Date d'inscription: mai 2007
Messages: 6
Par défaut Re : Kouchner dit "oui" à Sarkozy

C'est certainement le rôle tenu par M. Kouchner ainsi que celui du Président français, M. Sarkozy pendant le génocide (alors Ministre du Budget, cf Google "M. Sarkozy génocide rwandais") qui amène aujourd'hui la diplomatie française à s'agiter!
Le travail de la commission Mucyo fait peur. La meilleure preuve est l'offensive (je devrai dire défensive) diplomatique lancée par M. Kouchner! Quelle preuve de faiblesse! Mais les français n'ont, apparemment, toujours pas tiré les leçons du Vietnam, Algérie, Madagascar, Côte d'Ivoire et surtout du Rwanda! Je pense que les Dirigeants rwandais ont maintenant plus qu'intérêt d'aller au bout de cette commission et publier les résultats ( M. Kouchner a agit sur ordre de M. Sarkozy, mais a lui aussi peur pour lui! Cf. les déclarations du Col. Dallaire lors du récent procès au Canada). Et quelle farce les propositions de la mission "Kouchner" de septembre dernier au Rwanda! Ce pays rompt les relations diplomatiques et c'est les français qui reviennent! Pourquoi? Force, faiblesse?
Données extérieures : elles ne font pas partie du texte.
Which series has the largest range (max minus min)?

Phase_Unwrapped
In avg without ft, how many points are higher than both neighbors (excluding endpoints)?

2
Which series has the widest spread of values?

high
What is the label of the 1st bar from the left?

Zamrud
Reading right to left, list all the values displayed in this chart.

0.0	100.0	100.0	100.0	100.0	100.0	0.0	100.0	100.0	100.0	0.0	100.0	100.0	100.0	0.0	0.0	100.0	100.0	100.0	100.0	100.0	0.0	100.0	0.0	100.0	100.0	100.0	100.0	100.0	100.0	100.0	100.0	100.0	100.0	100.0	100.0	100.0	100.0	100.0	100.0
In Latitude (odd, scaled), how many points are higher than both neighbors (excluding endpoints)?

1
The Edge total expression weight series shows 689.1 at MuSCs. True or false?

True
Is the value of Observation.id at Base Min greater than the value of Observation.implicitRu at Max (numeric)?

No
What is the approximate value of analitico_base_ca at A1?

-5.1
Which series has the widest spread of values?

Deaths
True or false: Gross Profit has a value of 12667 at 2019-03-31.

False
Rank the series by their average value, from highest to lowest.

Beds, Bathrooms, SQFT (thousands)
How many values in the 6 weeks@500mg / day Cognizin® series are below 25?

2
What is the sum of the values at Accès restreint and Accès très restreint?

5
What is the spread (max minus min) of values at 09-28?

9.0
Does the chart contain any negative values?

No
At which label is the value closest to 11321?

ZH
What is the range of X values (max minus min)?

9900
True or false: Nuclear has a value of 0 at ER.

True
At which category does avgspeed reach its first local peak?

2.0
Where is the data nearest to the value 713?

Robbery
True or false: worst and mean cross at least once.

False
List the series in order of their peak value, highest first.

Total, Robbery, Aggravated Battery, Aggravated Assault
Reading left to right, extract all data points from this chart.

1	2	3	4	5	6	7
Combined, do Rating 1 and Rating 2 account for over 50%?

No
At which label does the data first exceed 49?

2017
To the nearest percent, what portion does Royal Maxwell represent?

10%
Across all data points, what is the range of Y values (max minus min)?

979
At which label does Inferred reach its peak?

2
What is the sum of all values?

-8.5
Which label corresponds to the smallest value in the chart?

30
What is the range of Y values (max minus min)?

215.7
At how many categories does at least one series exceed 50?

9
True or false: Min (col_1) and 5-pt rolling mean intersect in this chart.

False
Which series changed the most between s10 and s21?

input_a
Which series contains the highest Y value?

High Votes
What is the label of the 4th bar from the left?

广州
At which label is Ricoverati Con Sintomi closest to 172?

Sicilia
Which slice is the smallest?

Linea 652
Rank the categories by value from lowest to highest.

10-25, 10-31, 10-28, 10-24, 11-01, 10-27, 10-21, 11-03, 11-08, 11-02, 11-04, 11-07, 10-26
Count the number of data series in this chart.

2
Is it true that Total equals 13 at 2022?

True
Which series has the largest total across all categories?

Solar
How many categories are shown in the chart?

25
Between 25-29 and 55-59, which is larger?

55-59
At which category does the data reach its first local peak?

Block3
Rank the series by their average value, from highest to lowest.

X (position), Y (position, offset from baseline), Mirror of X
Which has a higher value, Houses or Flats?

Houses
Je pense qu'il faut maintenant mettre en place aussi une "sous" commission pour élucider le drame du Falcon 50 du 6 avril 1994! Cela serait la totale! Les français agissent toujours de la même façon: accuser ceux qu'ils estiment plus faibles de leur propres turpitudes.
Jusqu'à, présent le Rwanda leur avait tenu tête (comme HO Chi Min à l'époque quand il a compris dès 1948/50 qu'on ne pouvait négocier avec les français, qui jamais tiennent leurs engagements (cf 1946/47), sauf forcés!). Et quel aveux quand M. Kouchner a dû déclarer que les arguments des deux parties n'étaient pas très convainquant en ce qui concerne le drame du Falcon 50. Quel désaveux pour le Juge Bruguière!
C'est la dernière ligne droite, les manoeuvres actuelles de la diplomatie française en sont la navrante preuve!